40. Messiah- Extreme Cold Weather
This cover looks like it’s been taken out straight from a National Geographic magazine. Well, it’s hard to blame whoever made it. If you think about extreme cold weather, polar bears are one of the first things that come to mind.
41. NoFX – Heavy Petting Zoo
This is just a man trying to give a sheep a belly rub. Let’s not think about other possible explanations for this.
42. Stryper – Isaiaj 53:5
These men look more like military bees than a band trying to win people’s hearts. They took their name seriously.
43. Gamma Ray- Sigh No More
The skeleton looks quite happy in that suit. He also seems to enjoy being on this band’s album cover.
44. Post Mortem- Message From The Dead
It’s hard to determine what this cover is trying to say. It feels like it’s trying to be funny and scary at the same time.
45. Excited- Unveiling the Wicked
This looks more like an ad than a song cover. It’s like warning people to stay away from cheap and unsafe peel-off masks.
46. Europe – The Final Countdown
It’s a good thing that album covers don’t determine a song’s success. Otherwise, Europe would have had a hard time pushing the song on top lists. There’s no denying how popular “The Final Countdown” is, but they should have used a better album cover for it.
47. Crosby, Stills, and Nash – Live It Up
Those are hotdogs on sticks with weird spacemen climbing up on them. Seriously, this album cover is as equally strange as its musical content.
48. Genesis – Foxtrot
You could spend days staring at this cover and still have no clear idea of what it’s about. There’s no sense having a fox-woman floating next to a big fish.

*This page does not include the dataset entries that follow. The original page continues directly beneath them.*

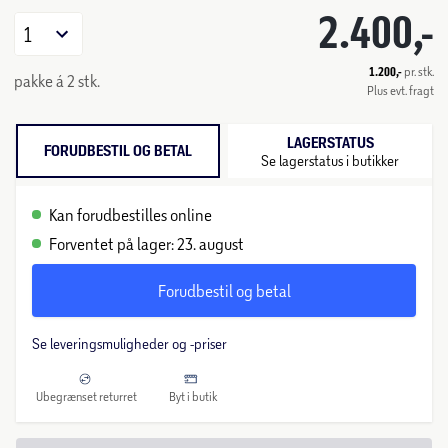
2.400,-
1
1.200,-
pr. stk.
pakke á 2 stk.
Plus evt. fragt
LAGERSTATUS
FORUDBESTIL OG BETAL
Se lagerstatus i butikker
Kan forudbestilles online
Forventet på lager: 23. august
Forudbestil og betal
Se leveringsmuligheder og -priser
Ubegrænset returret
Byt i butik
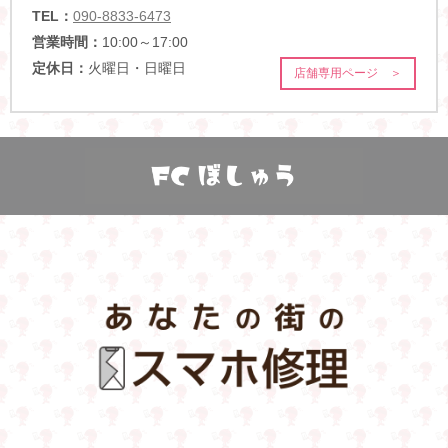
TEL：
090-8833-6473
営業時間：
10:00～17:00
定休日：
火曜日・日曜日
店舗専用ページ ＞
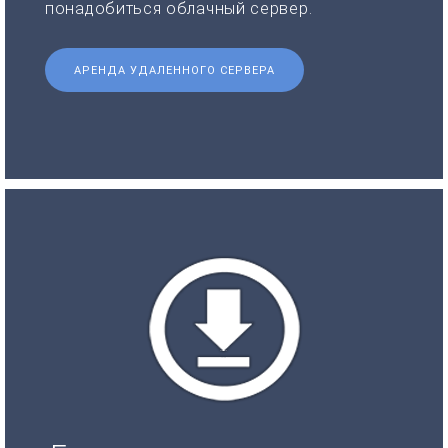
понадобиться облачный сервер.
АРЕНДА УДАЛЕННОГО СЕРВЕРА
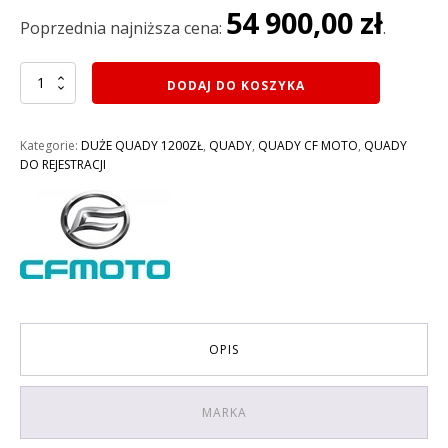
54 900,00
zł
65
54
Poprzednia najniższa cena:
.
900,01 zł.
900,00 zł.
ilość
DODAJ DO KOSZYKA
QUAD
1000CM3
CF
Kategorie:
DUŻE QUADY 1200ZŁ
,
QUADY
,
QUADY CF MOTO
,
QUADY
MOTO
DO REJESTRACJI
1000
PREMIUM
HO
ABS
C-
FORCE
EFI
4X4
EPS
NEW
OPIS
do
rejestracji,
homologacja:
MARKA
T3B
KOLOR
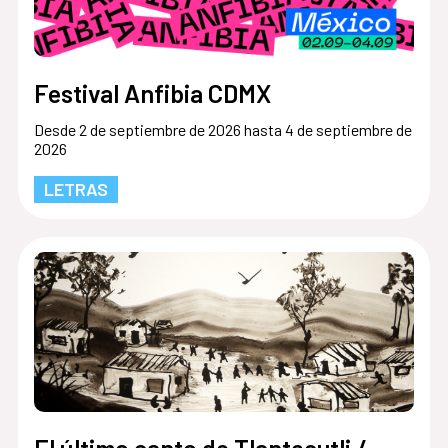
Festival Anfibia CDMX
Desde 2 de septiembre de 2026 hasta 4 de septiembre de
2026
LETRAS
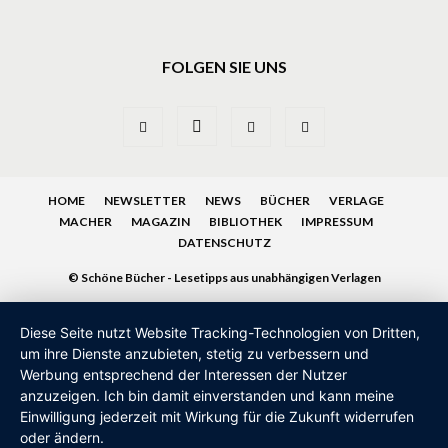
FOLGEN SIE UNS
HOME
NEWSLETTER
NEWS
BÜCHER
VERLAGE
MACHER
MAGAZIN
BIBLIOTHEK
IMPRESSUM
DATENSCHUTZ
© Schöne Bücher - Lesetipps aus unabhängigen Verlagen
Diese Seite nutzt Website Tracking-Technologien von Dritten,
um ihre Dienste anzubieten, stetig zu verbessern und
Werbung entsprechend der Interessen der Nutzer
anzuzeigen. Ich bin damit einverstanden und kann meine
Einwilligung jederzeit mit Wirkung für die Zukunft widerrufen
oder ändern.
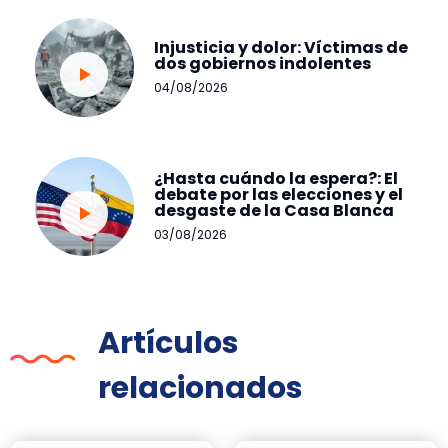
Injusticia y dolor: Víctimas de
dos gobiernos indolentes
04/08/2026
¿Hasta cuándo la espera?: El
debate por las elecciones y el
desgaste de la Casa Blanca
03/08/2026
Artículos
relacionados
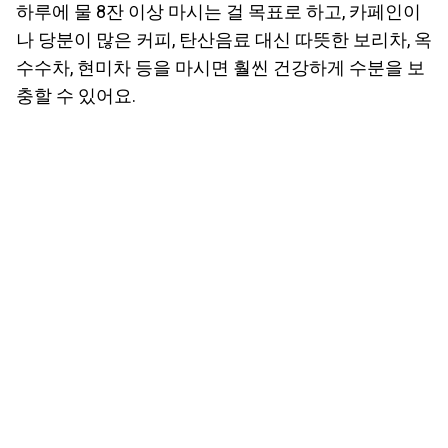
하루에 물 8잔 이상 마시는 걸 목표로 하고, 카페인이
나 당분이 많은 커피, 탄산음료 대신 따뜻한 보리차, 옥
수수차, 현미차 등을 마시면 훨씬 건강하게 수분을 보
충할 수 있어요.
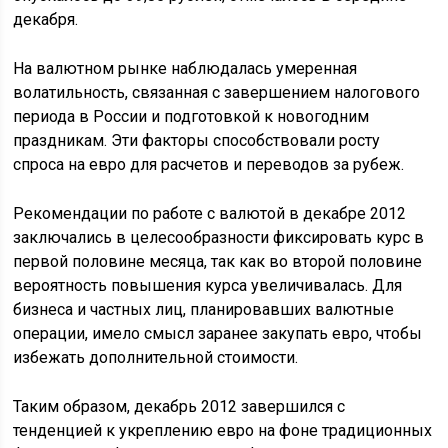
декабря.
На валютном рынке наблюдалась умеренная
волатильность, связанная с завершением налогового
периода в России и подготовкой к новогодним
праздникам. Эти факторы способствовали росту
спроса на евро для расчетов и переводов за рубеж.
Рекомендации по работе с валютой в декабре 2012
заключались в целесообразности фиксировать курс в
первой половине месяца, так как во второй половине
вероятность повышения курса увеличивалась. Для
бизнеса и частных лиц, планировавших валютные
операции, имело смысл заранее закупать евро, чтобы
избежать дополнительной стоимости.
Таким образом, декабрь 2012 завершился с
тенденцией к укреплению евро на фоне традиционных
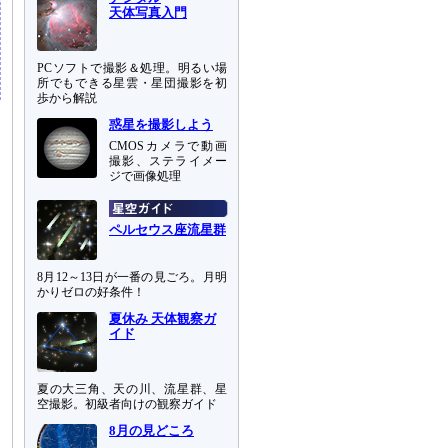
天体写真入門
PCソフトで撮影＆処理。明るい場
所でもできる星雲・星団撮影を初
歩から解説
惑星を撮影しよう
CMOSカメラで動画
撮影、ステライメー
ジで画像処理
ペルセウス座流星群
8月12～13日が一番の見ごろ。月明
かりゼロの好条件！
夏休み 天体観察ガ
イド
夏の大三角、天の川、流星群、星
空撮影。初級者向けの観察ガイド
8月の見どころ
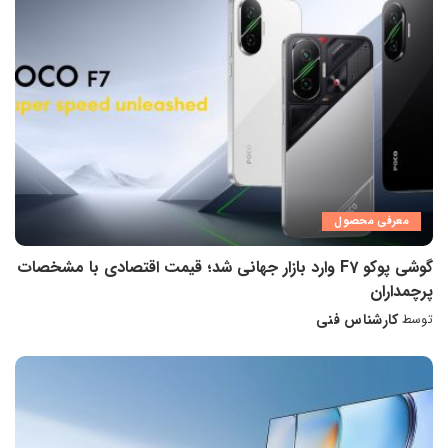
معرفی محصول
گوشی پوکو F7 وارد بازار جهانی شد؛ قیمت اقتصادی با مشخصات
پرچمداران
کارشناس فنی
توسط
ارسال
شده
توسط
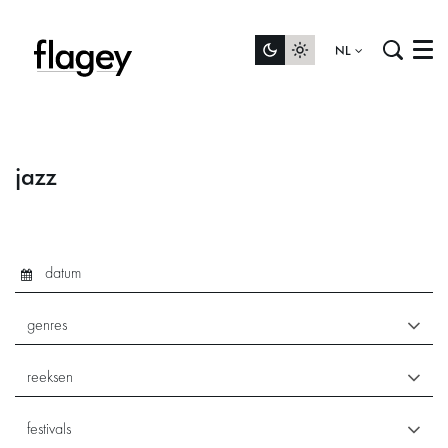
NL
Menu
jazz
genres
reeksen
festivals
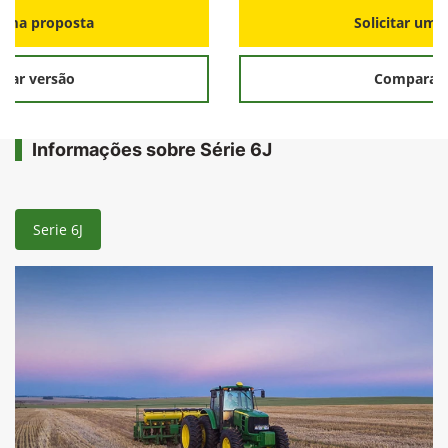
r uma proposta
Solicitar uma
rar versão
Comparar 
Informações sobre Série 6J
Serie 6J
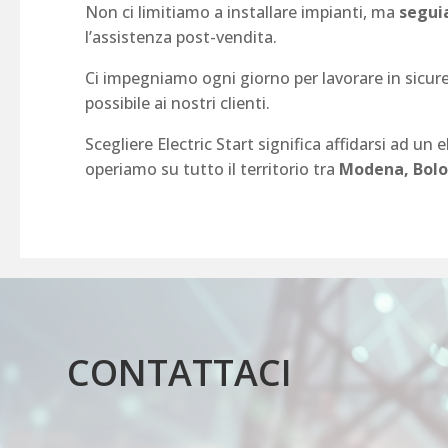
Non ci limitiamo a installare impianti, ma
seguia
l’assistenza post-vendita.
Ci impegniamo ogni giorno per lavorare in sicur
possibile ai nostri clienti.
Scegliere Electric Start significa affidarsi ad un
operiamo su tutto il territorio tra
Modena, Bolo
CONTATTACI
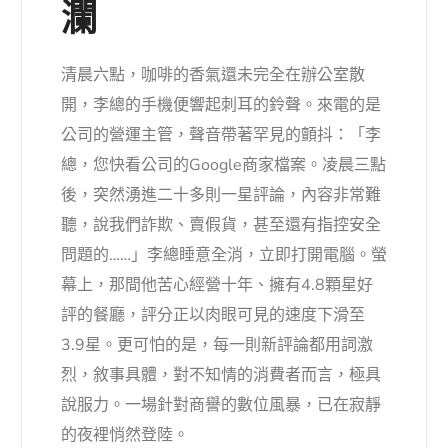
瀾
清晨六點，咖啡的香氣還未完全在辦公室散
開，李總的手機便響起刺耳的鈴聲。來電的是
公司的營運主管，聲音帶著罕見的顫抖：「李
總，您快看公司的Google商家檔案。凌晨三點
後，突然湧進二十多則一星評論，內容非常難
聽，說我們詐欺、賣假貨，甚至還有指控安全
問題的……」李總睡意全消，立即打開電腦。螢
幕上，那間他苦心經營十年、擁有4.8顆星好
評的餐廳，評分正以肉眼可見的速度下滑至
3.9星。更可怕的是，每一則新評論都用詞激
烈，敘事具體，對不知情的消費者而言，極具
說服力。一場針對商譽的數位風暴，已在寂靜
的夜裡悄然登陸。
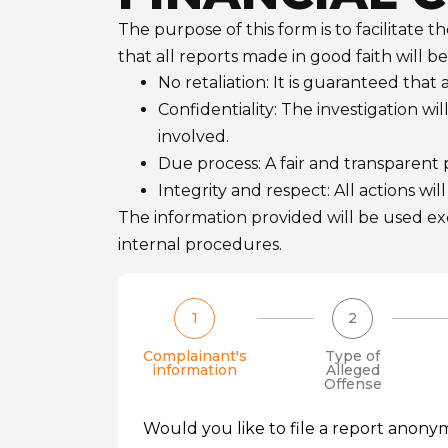
The purpose of this form is to facilitat
that all reports made in good faith will b
No retaliation: It is guaranteed that 
Confidentiality: The investigation w
involved.
Due process: A fair and transparent 
Integrity and respect: All actions wil
The information provided will be used exc
internal procedures.
1
2
Complainant's
Type of
information
Alleged
Offense
Would you like to file a report anon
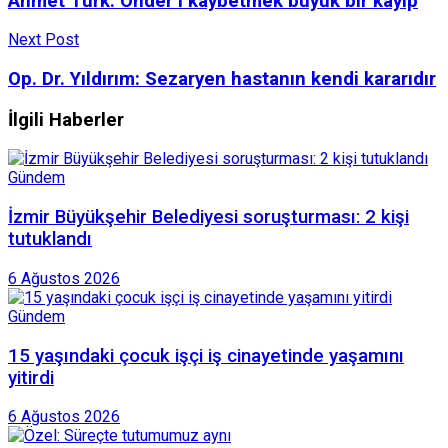
Ahmet Türk: Önder’i kaybetmek büyük bir kayıp
Next Post
Op. Dr. Yıldırım: Sezaryen hastanın kendi kararıdır
İlgili Haberler
Gündem
İzmir Büyükşehir Belediyesi soruşturması: 2 kişi
tutuklandı
6 Ağustos 2026
Gündem
15 yaşındaki çocuk işçi iş cinayetinde yaşamını
yitirdi
6 Ağustos 2026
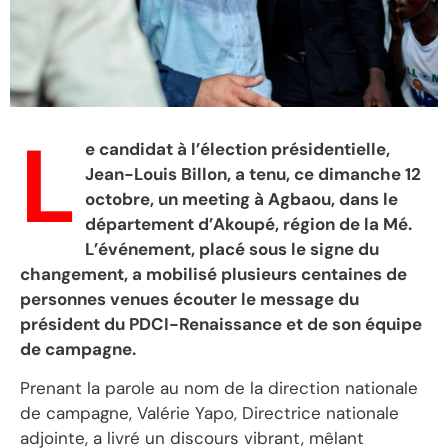
L
e candidat à l’élection présidentielle,
Jean-Louis Billon, a tenu, ce dimanche 12
octobre, un meeting à Agbaou, dans le
département d’Akoupé, région de la Mé.
L’événement, placé sous le signe du
changement, a mobilisé plusieurs centaines de
personnes venues écouter le message du
président du PDCI-Renaissance et de son équipe
de campagne.
Prenant la parole au nom de la direction nationale
de campagne, Valérie Yapo, Directrice nationale
adjointe, a livré un discours vibrant, mêlant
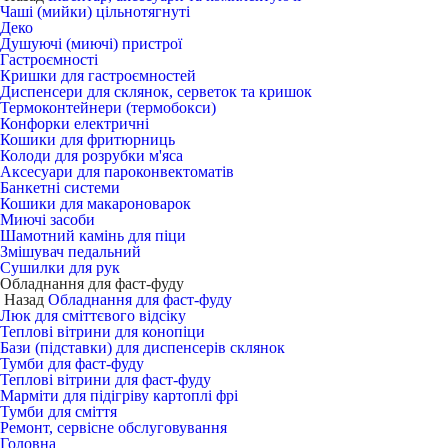
Чаші (мийки) цільнотягнуті
Деко
Душуючі (миючі) пристрої
Гастроємності
Кришки для гастроємностей
Диспенсери для склянок, серветок та кришок
Термоконтейнери (термобокси)
Конфорки електричні
Кошики для фритюрниць
Колоди для розрубки м'яса
Аксесуари для пароконвектоматів
Банкетні системи
Кошики для макароноварок
Миючі засоби
Шамотний камінь для піци
Змішувач педальний
Сушилки для рук
Обладнання для фаст-фуду
Назад
Обладнання для фаст-фуду
Люк для сміттєвого відсіку
Теплові вітрини для конопіци
Бази (підставки) для диспенсерів склянок
Тумби для фаст-фуду
Теплові вітрини для фаст-фуду
Марміти для підігріву картоплі фрі
Тумби для сміття
Ремонт, сервісне обслуговування
Головна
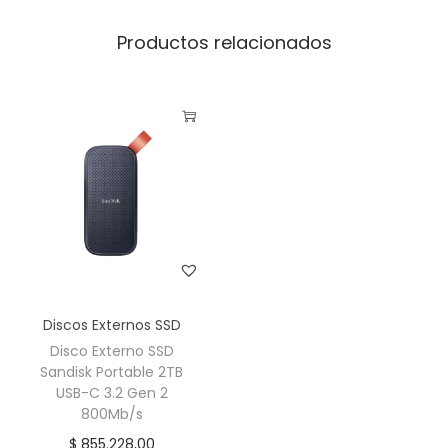
Productos relacionados
Discos Externos SSD
Disco Externo SSD
Sandisk Portable 2TB
USB-C 3.2 Gen 2
800Mb/s
$
855.228,00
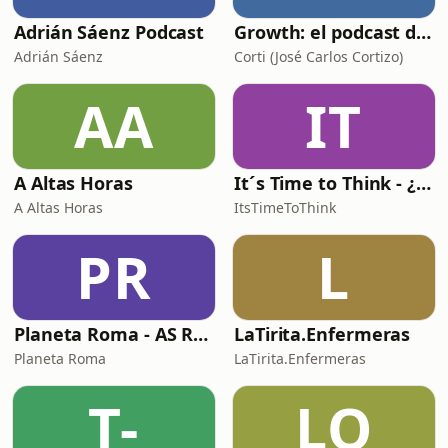
Adrián Sáenz Podcast
Growth: el podcast de Product Hackers 🚀
Adrián Sáenz
Corti (José Carlos Cortizo)
AA
IT
A Altas Horas
It´s Time to Think - ¿Nos paramos a pensar?
A Altas Horas
ItsTimeToThink
PR
L
Planeta Roma - AS Roma Podcast en Español
LaTirita.Enfermeras
Planeta Roma
LaTirita.Enfermeras
T-
LQ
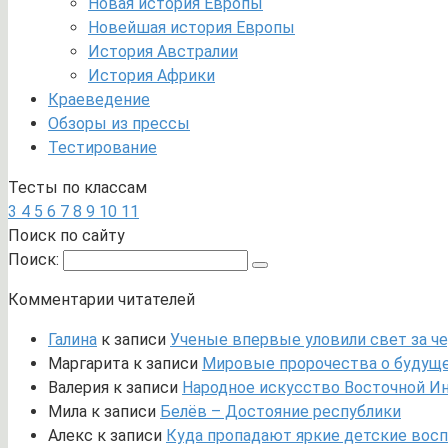
Новая история Европы
Новейшая история Европы
История Австралии
История Африки
Краеведение
Обзоры из прессы
Тестирование
Тесты по классам
3
4
5
6
7
8
9
10
11
Поиск по сайту
Поиск:
Комментарии читателей
Галина
к записи
Ученые впервые уловили свет за че
Маргарита
к записи
Мировые пророчества о будущем
Валерия
к записи
Народное искусство Восточной И
Мила
к записи
Белёв – Достояние республики
Алекс
к записи
Куда пропадают яркие детские вос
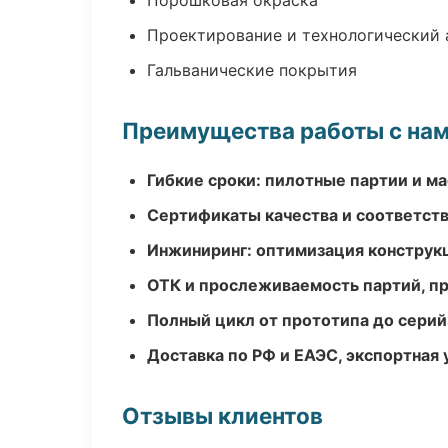
Порошковая окраска
Проектирование и технологический 
Гальванические покрытия
Преимущества работы с на
Гибкие сроки: пилотные партии и м
Сертификаты качества и соответств
Инжиниринг: оптимизация конструк
ОТК и прослеживаемость партий, п
Полный цикл от прототипа до серий
Доставка по РФ и ЕАЭС, экспортная 
Отзывы клиентов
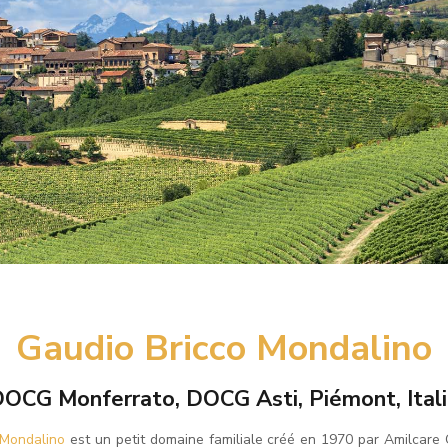
IO BRICCO MOND
Gaudio Bricco Mondalino
OCG Monferrato, DOCG Asti, Piémont, Ital
 Mondalino
est un petit domaine familiale créé en 1970 par Amilcare 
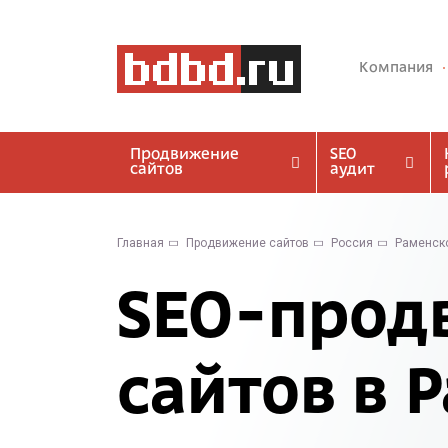
Компания
Продвижение
SEO
сайтов
аудит
Главная
Продвижение сайтов
Россия
Раменск
SEO-прод
сайтов в 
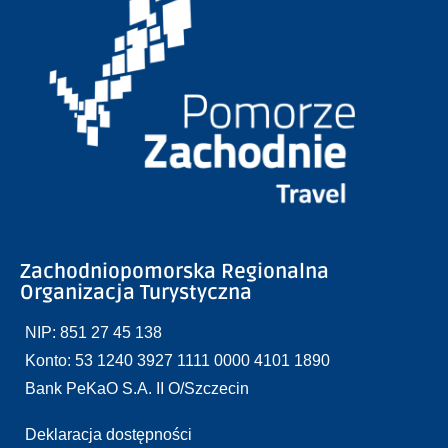
Zachodniopomorska Regionalna
Organizacja Turystyczna
NIP: 851 27 45 138
Konto: 53 1240 3927 1111 0000 4101 1890
Bank PeKaO S.A. II O/Szczecin
Deklaracja dostępności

49. The Monkees – Pool It!
The cover’s main goal was to highlight the good times so the band featured themselves having a pool party. Unfortunately, the album ended up as a commercial flop. It seemed that pool parties aren’t really that fun.
50. Herbie Mann – Push Push
A lot of people don’t find anything sexy with jazz flute. Considering this album cover, Herbie Mann probably thought otherwise. His music made him feel extra sensual that he decided to use a photo of himself and his hairy chest in his album cover.